A common problem in moving to git is cleaning large files (like document files, multimedia, etc.) out of a repository. There’s a tool that’s designed to do exactly this called
BFG Repo-Cleaner
- it’s fast and very simple. I recently ran into a bit of a situation worth documenting, since it took an hour of searching Stack Overflow to figure out. I thought the big files were gone, then when I pushed the now-clean repo, I got this lovely message:
$ git push --force
Total 0 (delta 0), reused 0 (delta 0), pack-reused 0
To https://github.com/some-natalie/bookish-waffle.git
! [remote rejected] refs/pull/1/head -> refs/pull/1/head (deny updating a hidden ref)
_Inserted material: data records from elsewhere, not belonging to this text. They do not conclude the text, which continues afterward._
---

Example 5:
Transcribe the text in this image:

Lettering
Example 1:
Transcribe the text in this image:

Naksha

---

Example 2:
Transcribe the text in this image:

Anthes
error: failed to push some refs to 'https://github.com/some-natalie/bookish-waffle.git'
The repository that I was cleaning large files out of had (already merged) pull requests in it. A pull request is the fundamental way to propose changes to a codebase, so surely using BFG here was already documented somewhere. In order to track these code changes between branches (or forks, which are their own repository), GitHub uses “synthetic” git references that are read-only. These track changes that would happen, like a future merge commit. Merged pull requests also persist, even if the branch/fork has been deleted, to provide a history of the changes that were made and the discussion that happened at the time. Because they’re read-only and not real, BFG can’t update/clean them, but in rewriting history, that’s what we’re asking it to do - which causes the error message.
How to (mostly) clean it anyways
Changes not staged for commit:
(use "git add/rm <file>..." to update what will be committed)
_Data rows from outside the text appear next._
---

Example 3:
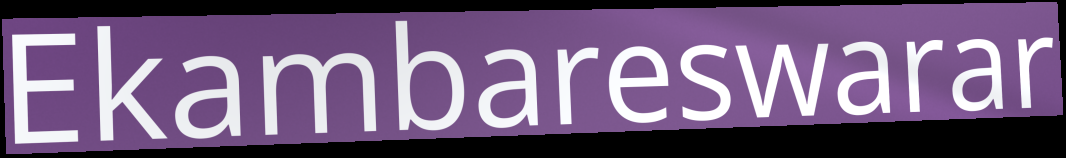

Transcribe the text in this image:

Ekambareswarar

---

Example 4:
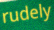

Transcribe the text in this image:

rudely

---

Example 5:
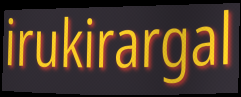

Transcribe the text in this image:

irukirargal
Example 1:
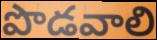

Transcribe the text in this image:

పొడవాలి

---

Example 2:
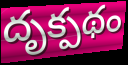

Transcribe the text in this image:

దృక్పథం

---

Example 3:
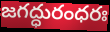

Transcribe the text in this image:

జగద్ధురంధరః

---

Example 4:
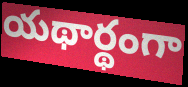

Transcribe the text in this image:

యథార్థంగా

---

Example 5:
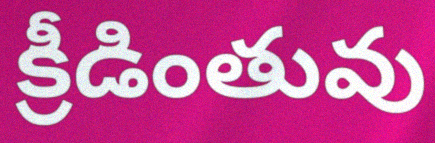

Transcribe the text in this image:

క్రీడింతువు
(use "git restore <file>..." to discard changes in working directory)
deleted: Slides for Lab.pptx
deleted: Slides for Lab 2.pptx
no changes added to commit (use "git add" and/or "git commit -a")
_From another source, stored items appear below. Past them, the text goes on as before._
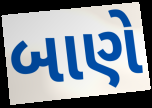
બાણે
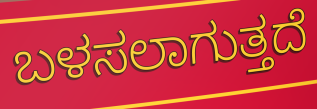
ಬಳಸಲಾಗುತ್ತದೆ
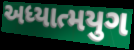
અધ્યાત્મયુગ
# Stage, commit, and push removing these files
$ git add .
$ git commit -m "remove powerpoint slides"
[main ded29e8] remove files
2 files changed, 0 insertions(+), 0 deletions(-)
delete mode 100644 Slides for Lab 2.pptx
delete mode 100644 Slides for Lab.pptx
$ git push
Enumerating objects: 3, done.
Counting objects: 100% (3/3), done.
Delta compression using up to 16 threads
Compressing objects: 100% (2/2), done.
Writing objects: 100% (2/2), 457 bytes | 457.00 KiB/s, done.
Total 2 (delta 1), reused 0 (delta 0), pack-reused 0
remote: Resolving deltas: 100% (1/1), completed with 1 local object.
To https://github.com/some-natalie/bookish-waffle.git
deba21f..ded29e8 main -> main
# A bare clone we're using for BFG
$ git clone --mirror https://github.com/some-natalie/bookish-waffle.git
Cloning into bare repository 'bookish-waffle.git'...
remote: Enumerating objects: 34, done.
remote: Counting objects: 100% (34/34), done.
remote: Compressing objects: 100% (29/29), done.
remote: Total 34 (delta 10), reused 15 (delta 2), pack-reused 0
Receiving objects: 100% (34/34), 82.13 KiB | 744.00 KiB/s, done.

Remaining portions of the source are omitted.